*** Data under study Section Begins ***
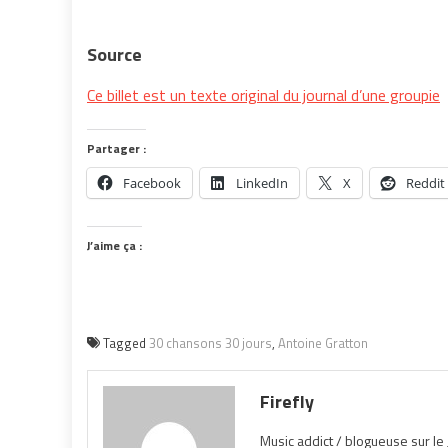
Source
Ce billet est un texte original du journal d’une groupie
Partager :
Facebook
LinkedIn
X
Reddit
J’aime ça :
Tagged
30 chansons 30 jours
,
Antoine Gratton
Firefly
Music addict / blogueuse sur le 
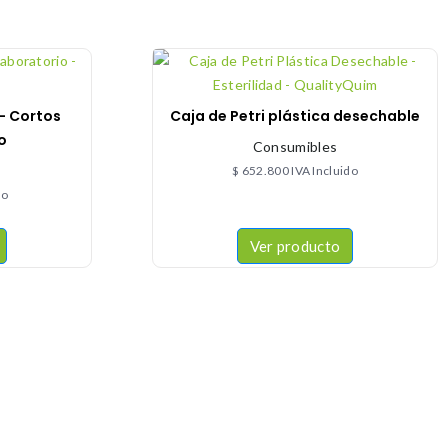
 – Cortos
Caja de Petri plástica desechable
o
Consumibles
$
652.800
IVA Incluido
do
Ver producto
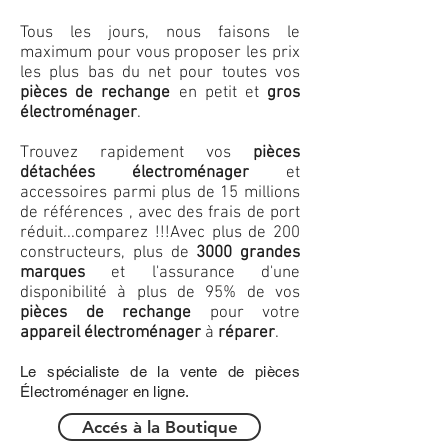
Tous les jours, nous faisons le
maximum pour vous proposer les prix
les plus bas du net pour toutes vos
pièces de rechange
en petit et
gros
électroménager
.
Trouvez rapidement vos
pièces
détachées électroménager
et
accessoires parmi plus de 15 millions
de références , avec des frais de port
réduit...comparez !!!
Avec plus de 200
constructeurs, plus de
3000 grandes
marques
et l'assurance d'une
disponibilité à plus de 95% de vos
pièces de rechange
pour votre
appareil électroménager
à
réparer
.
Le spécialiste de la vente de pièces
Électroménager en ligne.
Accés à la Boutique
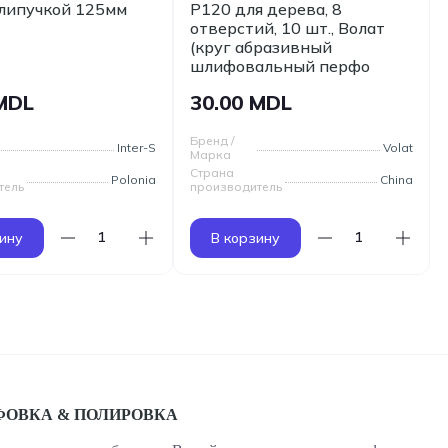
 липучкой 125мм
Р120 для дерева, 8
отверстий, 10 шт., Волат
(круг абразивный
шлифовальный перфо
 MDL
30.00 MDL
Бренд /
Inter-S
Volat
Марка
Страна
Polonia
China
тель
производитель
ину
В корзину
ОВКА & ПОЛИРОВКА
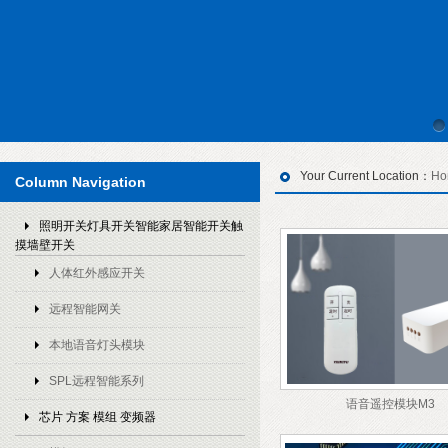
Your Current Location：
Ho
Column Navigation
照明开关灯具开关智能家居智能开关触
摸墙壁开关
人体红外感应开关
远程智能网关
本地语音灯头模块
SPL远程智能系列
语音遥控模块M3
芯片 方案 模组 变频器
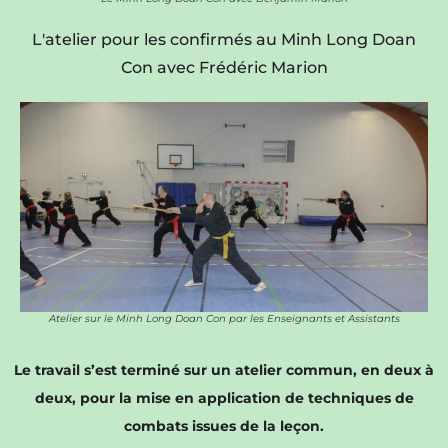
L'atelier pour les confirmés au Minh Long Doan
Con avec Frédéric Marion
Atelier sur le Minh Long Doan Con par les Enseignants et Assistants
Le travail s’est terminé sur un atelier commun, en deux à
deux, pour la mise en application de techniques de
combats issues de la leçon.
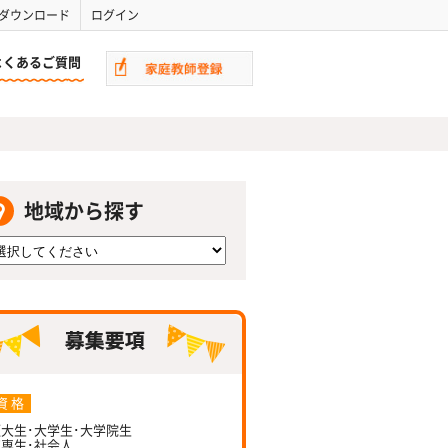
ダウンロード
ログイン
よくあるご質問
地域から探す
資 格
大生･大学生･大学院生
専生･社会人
*** Data under study Section Ends ***
# Prompt:
Without the pictures, reproduce every line of the records above exactly.

# Response area:
Source
Ce billet est un texte original du journal d’une groupie
Partager :
Facebook
LinkedIn
X
Reddit
J’aime ça :
Tagged
30 chansons 30 jours
,
Antoine Gratton
Firefly
Music addict / blogueuse sur le 
 – Cortos
Caja de Petri plástica desechable
o
Consumibles
$
652.800
IVA Incluido
do
Ver producto
Tous les jours, nous faisons le
maximum pour vous proposer les prix
les plus bas du net pour toutes vos
pièces de rechange
en petit et
gros
électroménager
.
Trouvez rapidement vos
pièces
détachées électroménager
et
accessoires parmi plus de 15 millions
de références , avec des frais de port
réduit...comparez !!!
Avec plus de 200
constructeurs, plus de
3000 grandes
marques
et l'assurance d'une
disponibilité à plus de 95% de vos
pièces de rechange
pour votre
appareil électroménager
à
réparer
.
Le spécialiste de la vente de pièces
Électroménager en ligne.
Accés à la Boutique
 липучкой 125мм
Р120 для дерева, 8
отверстий, 10 шт., Волат
(круг абразивный
шлифовальный перфо
 MDL
30.00 MDL
Бренд /
Inter-S
Volat
Марка
Страна
Polonia
China
тель
производитель
ину
В корзину
ОВКА & ПОЛИРОВКА
Your Current Location：
Ho
Column Navigation
照明开关灯具开关智能家居智能开关触
摸墙壁开关
人体红外感应开关
远程智能网关
本地语音灯头模块
SPL远程智能系列
语音遥控模块M3
芯片 方案 模组 变频器
L'atelier pour les confirmés au Minh Long Doan
Con avec Frédéric Marion
Atelier sur le Minh Long Doan Con par les Enseignants et Assistants
Le travail s’est terminé sur un atelier commun, en deux à
deux, pour la mise en application de techniques de
combats issues de la leçon.
ダウンロード
ログイン
よくあるご質問
地域から探す
資 格
大生･大学生･大学院生
専生･社会人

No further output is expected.